Laparoscopic Surgery and Recovery

One of the greatest medical inventions of the last several decades is laparoscopic surgery. By using small cameras and delicate instruments, many surgical procedures can be performed with very small incisions. Because of the minimally invasive nature of the surgery, recovery is much quicker and with fewer complications. For many procedures, surgeons prefer to operate lapascopically instead of through a large cut in the abdomen.

One of the most common surgeries performed with a laparoscope is the a laparoscopic appendectomy, or the removal of the appendix using a scope and small cuts in the abdomen. This surgery is required when the appendix becomes inflamed. Inflammation can occur for a number of different reasons, the most common is a small infection from an impacted bit of stool or other material that gets stuck in the appendix.

The appendix is a small organ located at the beginning of the colon. It is called a ‘vestigial’ structure because it does not serve a significant purpose for the modern human being. It may have been required for digestion in the past, but currently it is not required for any known reason. Therefore, the appendix can be removed without any lasting problems.

A laparoscopic appendectomy is frequently required for cases of appendicitis. Appendicitis occurs frequently in young people and these people get the most benefit from the procedure. Because laparoscopic recovery is much faster than regular surgery, people can go back to their lives quicker and reduce chances of complications. Additionally, the small incisions for the scope and instruments heal with almost no scars. For most patients, it is impossible to tell that a surgery was performed.

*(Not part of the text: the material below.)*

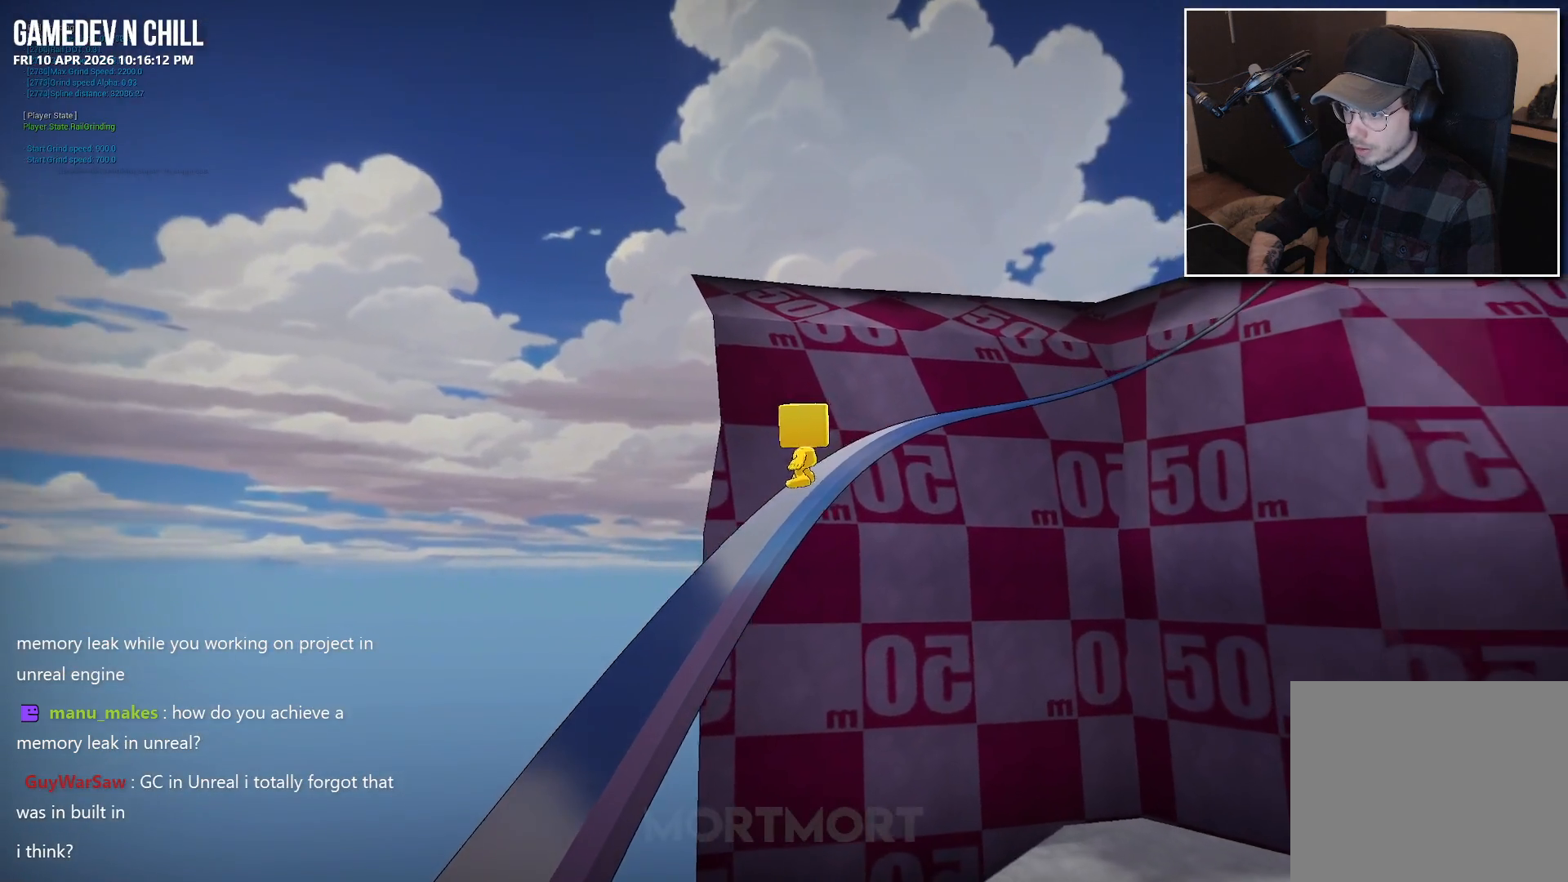
{"buttons": ["A"], "left_stick": "center", "right_stick": "center", "events": [[400, "A", "down"]]}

Laparoscopic procedures require several small ports that are inserted into the abdomen to introduce the camera and the instruments. The first port is normally placed through a small incision in the umbilicus (belly button). Once placed, the belly is inflated with sterile carbon dioxide gas. The excess gas allows the surgeon to look around the abdomen and find the appendix. Once the appendix is isolated, it can then be cut from the colon using staples and other small suturing devices.

Once the appendix is out, the area is then cleaned out to remove the last traces of infection and inflammation. The camera and the instruments are removed, followed by the ports. The carbon dioxide gas is then released from the abdomen and the small incisions are sutured together to close the belly with only small scars. Within several minutes, the patient can be woken up and in some cases they can be sent home the same day. Because of the small scars and minimal risks, laparoscopic surgery is the best way to operate in modern times.